Linn County firefighters gear up as burning season begins
Updated: Mar 23
Firefighters from Mound City and Centerville extinguish a blaze in an inoperable truck on Sunday near Kansas Highway 7 and 1525 Road. Firefighters at the scene included, from left, John Morse, Becky Hegwald, Fire Chief Randy Hegwald, and Craig Cox. (Roger Sims/Linn County Journal)
Every year, the warm days of March bring with them open burning across Linn County. Whether farmers are practicing prescribed burning to CRP ground or renewing pastureland or landowners are clearing out ditches and unsightly brush piles, the result is the same.
Columns of smoke rise into the air across the county, particularly on weekends when landowners have more time to get outside.
The downside is that sometimes those fires get away from people who are trying to control the fire. It's not uncommon for the county's 10 stations to be busy much of the weekend during the burning season.
In a fire callout on Sunday, March 20, along Kansas Highway 7, two fire departments responded to a controlled burn that inadvertently spread to a nearby lot with old equipment.
"It was a controlled burn that got away from the owner and accidentally spread to the vehicles," said Linn County Fire Chief Randy Hegwald.
Those who are doing controlled burning in the county are required to notify the county by calling in to the Linn County Sheriff's Office at (913) 795-2665 before the burn.

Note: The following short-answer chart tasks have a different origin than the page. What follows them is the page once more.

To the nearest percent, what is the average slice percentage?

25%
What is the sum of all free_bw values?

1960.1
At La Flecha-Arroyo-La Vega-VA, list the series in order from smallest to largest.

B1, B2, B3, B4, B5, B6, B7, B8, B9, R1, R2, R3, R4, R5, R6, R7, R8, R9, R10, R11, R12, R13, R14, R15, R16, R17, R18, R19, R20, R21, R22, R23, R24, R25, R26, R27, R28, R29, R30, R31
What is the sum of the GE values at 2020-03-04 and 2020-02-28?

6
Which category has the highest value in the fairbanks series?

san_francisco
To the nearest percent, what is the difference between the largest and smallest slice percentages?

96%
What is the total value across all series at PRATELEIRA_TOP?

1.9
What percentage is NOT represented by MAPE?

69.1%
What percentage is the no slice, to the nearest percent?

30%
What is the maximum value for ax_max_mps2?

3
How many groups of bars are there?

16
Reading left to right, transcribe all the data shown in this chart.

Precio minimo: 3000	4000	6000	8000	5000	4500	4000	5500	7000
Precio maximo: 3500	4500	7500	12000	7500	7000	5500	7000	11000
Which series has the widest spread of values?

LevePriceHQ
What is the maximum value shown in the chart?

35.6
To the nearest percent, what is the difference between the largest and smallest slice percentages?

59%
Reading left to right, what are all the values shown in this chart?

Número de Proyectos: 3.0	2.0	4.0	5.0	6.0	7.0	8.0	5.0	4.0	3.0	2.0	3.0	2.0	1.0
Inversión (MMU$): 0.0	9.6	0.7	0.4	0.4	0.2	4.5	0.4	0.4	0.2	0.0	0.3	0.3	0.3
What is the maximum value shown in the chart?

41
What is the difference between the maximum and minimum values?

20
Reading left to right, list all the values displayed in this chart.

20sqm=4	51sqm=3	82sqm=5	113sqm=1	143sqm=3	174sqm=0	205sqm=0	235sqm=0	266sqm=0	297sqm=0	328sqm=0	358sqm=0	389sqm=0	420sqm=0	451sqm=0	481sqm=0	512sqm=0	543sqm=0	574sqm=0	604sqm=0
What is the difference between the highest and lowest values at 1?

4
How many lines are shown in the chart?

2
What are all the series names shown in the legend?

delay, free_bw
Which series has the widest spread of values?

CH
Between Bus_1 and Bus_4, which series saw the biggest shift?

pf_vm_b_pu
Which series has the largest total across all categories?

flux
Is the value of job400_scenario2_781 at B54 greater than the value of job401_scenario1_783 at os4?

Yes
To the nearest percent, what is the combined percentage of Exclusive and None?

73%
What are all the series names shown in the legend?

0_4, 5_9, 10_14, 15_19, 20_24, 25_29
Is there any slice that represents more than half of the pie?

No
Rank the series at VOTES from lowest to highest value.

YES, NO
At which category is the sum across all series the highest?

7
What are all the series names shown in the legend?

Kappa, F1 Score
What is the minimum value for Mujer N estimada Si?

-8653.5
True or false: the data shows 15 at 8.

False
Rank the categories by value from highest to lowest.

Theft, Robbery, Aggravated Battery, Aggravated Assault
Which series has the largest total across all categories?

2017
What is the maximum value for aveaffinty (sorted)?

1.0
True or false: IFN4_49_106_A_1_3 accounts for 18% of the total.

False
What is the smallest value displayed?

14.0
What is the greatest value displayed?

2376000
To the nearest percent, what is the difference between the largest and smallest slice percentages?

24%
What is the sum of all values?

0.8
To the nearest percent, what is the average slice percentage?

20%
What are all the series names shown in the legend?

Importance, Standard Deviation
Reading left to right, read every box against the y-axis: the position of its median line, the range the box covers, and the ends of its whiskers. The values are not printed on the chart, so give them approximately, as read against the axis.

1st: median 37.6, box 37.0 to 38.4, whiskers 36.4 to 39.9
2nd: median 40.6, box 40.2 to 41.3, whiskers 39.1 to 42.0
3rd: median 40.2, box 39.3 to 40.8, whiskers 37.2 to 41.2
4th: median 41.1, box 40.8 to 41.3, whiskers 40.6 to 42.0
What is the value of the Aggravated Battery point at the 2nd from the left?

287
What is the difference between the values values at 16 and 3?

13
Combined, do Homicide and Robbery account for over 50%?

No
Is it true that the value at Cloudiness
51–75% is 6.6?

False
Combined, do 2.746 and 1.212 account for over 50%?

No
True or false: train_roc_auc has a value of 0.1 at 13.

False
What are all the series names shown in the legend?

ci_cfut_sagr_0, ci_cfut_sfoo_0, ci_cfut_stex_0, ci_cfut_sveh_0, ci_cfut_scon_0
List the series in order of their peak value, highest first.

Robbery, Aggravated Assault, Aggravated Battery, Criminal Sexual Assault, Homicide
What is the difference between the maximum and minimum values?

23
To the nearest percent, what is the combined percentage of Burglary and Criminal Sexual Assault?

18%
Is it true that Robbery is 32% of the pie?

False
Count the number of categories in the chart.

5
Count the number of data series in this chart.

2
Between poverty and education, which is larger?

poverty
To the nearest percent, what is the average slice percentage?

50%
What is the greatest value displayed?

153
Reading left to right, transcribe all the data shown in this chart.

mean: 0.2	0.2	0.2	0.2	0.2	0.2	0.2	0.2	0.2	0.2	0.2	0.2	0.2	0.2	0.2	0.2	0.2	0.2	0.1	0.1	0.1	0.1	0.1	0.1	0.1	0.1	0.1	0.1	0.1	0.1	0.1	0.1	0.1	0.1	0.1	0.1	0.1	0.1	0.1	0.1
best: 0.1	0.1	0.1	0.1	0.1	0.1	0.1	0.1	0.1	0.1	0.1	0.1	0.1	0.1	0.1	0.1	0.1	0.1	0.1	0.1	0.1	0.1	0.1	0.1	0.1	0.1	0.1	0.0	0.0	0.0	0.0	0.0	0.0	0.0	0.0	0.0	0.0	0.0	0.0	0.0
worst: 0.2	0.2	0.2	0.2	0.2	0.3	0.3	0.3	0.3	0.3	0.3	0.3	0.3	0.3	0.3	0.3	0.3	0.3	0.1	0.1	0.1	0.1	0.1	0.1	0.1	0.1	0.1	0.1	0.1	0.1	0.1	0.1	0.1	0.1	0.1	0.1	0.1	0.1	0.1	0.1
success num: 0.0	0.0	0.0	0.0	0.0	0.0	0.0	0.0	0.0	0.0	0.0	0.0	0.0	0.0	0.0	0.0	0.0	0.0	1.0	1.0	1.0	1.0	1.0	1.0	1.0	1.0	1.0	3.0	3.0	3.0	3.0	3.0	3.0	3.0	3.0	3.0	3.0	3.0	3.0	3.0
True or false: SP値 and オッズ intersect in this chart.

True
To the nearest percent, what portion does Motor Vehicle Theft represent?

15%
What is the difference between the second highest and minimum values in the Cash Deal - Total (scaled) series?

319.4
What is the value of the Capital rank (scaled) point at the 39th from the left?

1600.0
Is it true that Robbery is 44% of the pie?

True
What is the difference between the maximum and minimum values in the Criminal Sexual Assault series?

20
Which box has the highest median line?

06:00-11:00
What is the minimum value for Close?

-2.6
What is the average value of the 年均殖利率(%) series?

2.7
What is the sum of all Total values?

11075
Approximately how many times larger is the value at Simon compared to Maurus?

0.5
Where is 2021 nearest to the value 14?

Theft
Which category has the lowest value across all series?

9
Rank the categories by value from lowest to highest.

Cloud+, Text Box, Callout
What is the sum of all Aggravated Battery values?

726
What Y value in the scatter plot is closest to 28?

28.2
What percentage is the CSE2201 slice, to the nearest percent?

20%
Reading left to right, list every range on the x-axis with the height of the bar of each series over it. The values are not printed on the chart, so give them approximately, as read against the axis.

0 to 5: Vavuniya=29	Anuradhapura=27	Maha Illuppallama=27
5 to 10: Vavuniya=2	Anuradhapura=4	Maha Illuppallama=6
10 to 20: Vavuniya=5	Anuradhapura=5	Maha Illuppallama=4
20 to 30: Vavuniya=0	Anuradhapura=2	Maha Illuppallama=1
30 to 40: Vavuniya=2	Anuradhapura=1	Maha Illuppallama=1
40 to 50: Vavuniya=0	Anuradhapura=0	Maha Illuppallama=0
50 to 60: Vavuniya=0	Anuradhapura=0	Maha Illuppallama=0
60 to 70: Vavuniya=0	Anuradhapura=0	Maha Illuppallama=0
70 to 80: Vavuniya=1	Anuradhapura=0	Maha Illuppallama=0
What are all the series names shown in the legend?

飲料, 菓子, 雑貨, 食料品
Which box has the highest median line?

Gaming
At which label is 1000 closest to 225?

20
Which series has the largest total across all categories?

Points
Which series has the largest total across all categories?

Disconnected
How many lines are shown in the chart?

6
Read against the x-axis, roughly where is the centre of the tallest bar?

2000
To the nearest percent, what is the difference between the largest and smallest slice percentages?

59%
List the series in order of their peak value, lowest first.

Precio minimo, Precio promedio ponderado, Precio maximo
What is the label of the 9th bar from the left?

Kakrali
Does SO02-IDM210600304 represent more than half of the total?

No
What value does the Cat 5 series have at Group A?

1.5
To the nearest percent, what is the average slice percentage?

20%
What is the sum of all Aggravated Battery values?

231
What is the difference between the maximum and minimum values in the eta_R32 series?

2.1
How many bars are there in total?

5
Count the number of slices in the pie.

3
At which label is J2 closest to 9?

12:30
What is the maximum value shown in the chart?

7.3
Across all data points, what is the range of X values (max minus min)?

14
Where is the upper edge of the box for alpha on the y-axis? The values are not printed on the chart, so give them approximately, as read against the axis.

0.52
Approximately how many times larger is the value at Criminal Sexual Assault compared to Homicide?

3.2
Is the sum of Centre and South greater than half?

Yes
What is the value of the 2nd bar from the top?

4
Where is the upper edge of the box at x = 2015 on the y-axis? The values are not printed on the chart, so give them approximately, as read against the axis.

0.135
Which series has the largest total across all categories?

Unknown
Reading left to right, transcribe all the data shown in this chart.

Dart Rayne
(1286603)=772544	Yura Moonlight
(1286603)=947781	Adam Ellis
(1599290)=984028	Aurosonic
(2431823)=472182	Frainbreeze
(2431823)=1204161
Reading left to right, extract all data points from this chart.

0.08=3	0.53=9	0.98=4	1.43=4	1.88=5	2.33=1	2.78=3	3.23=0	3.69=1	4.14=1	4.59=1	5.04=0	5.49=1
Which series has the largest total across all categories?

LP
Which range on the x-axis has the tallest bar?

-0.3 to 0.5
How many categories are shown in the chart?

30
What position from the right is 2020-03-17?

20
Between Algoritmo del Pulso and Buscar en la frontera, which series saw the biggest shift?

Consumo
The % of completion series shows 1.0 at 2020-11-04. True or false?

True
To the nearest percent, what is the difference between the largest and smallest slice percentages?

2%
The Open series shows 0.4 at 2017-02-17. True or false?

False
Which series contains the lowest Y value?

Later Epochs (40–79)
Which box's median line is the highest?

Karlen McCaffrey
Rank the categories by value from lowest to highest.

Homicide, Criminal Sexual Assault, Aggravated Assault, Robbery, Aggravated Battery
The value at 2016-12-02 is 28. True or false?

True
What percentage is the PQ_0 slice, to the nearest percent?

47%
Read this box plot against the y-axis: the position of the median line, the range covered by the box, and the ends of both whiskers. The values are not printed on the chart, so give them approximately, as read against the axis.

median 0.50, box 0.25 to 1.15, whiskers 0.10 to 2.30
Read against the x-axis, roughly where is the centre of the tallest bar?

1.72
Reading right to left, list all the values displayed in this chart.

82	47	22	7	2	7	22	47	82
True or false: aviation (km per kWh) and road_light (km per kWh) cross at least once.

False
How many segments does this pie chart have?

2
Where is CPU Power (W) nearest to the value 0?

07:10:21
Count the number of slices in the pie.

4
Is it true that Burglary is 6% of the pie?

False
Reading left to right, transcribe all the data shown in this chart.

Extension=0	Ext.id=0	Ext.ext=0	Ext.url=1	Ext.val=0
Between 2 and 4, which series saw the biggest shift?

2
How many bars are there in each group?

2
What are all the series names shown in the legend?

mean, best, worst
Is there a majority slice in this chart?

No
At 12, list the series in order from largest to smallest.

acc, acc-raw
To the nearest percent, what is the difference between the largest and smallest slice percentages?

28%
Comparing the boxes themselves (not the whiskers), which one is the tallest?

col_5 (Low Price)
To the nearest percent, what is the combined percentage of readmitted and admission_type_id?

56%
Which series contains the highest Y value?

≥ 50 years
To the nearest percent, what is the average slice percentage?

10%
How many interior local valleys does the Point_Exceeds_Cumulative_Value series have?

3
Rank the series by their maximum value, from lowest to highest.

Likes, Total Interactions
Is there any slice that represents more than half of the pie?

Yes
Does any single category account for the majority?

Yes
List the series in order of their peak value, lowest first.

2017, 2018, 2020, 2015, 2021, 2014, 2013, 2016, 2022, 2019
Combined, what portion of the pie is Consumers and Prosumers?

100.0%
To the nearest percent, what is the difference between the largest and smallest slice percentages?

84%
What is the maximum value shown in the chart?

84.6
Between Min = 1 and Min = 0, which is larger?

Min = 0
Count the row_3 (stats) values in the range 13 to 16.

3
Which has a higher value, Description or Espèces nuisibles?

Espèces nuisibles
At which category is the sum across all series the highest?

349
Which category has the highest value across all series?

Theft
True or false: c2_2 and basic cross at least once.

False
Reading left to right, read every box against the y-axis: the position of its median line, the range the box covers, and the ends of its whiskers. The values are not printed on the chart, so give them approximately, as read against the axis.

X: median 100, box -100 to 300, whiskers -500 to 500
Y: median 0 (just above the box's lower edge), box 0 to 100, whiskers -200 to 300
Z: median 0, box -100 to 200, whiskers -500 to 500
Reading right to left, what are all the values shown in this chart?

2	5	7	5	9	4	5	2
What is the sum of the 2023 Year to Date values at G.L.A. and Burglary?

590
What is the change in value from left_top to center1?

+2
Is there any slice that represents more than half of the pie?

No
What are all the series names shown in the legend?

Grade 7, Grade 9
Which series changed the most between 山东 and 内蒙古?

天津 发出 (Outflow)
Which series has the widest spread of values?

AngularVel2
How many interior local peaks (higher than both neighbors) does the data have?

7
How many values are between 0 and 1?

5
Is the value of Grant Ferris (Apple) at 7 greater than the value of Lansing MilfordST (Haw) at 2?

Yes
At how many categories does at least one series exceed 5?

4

Hegwald said that currently there are no fines levied for not notifying the county of planned burning, however, the permitting and fine system is being looked at, and changes in that system could be coming.
On Monday, Hegwald received permission from the Linn County Commission to advertise for an assistant fire chief and maintenance technician.
Hegwald broached the subject with commissioners with a job description that said that the assistant fire chief would do maintenance on the trucks, run fire scenes, and be certified to inspect and recharge fire extinguishers.
Hegwald told the commissioners that the county fire board also asked him to add that if the assistant chief did not stay for at least one year, that person would be required to reimburse the county for any training that they received.
The fire chief said he thought certifying the assistant would save the county money rather than hiring a company to recharge all of the county’s fire extinguishers. He added that the fire department’s fire extinguishers had not been recharged recently.
Hegwald told the commissioners that the last time they talked about this at the commission meeting, he had received numerous calls from residents and businesses asking to have their fire extinguishers recharged.
He said the equipment for recharging the extinguishers was not costly.
Under the past fire chief, there was a deputy fire chief who had different duties than this position calls for. Hegwald said this position would take on a lot more maintenance.
Hegwald reported that there had been nine incidents in the last seven days, bringing the yearly total up to 89. The incidents the past week were three motor vehicle accidents with no injuries, one motor vehicle accident with injury, one unauthorized burning, one building fire, one grass fire, one outside rubbish fire, and one medical assist.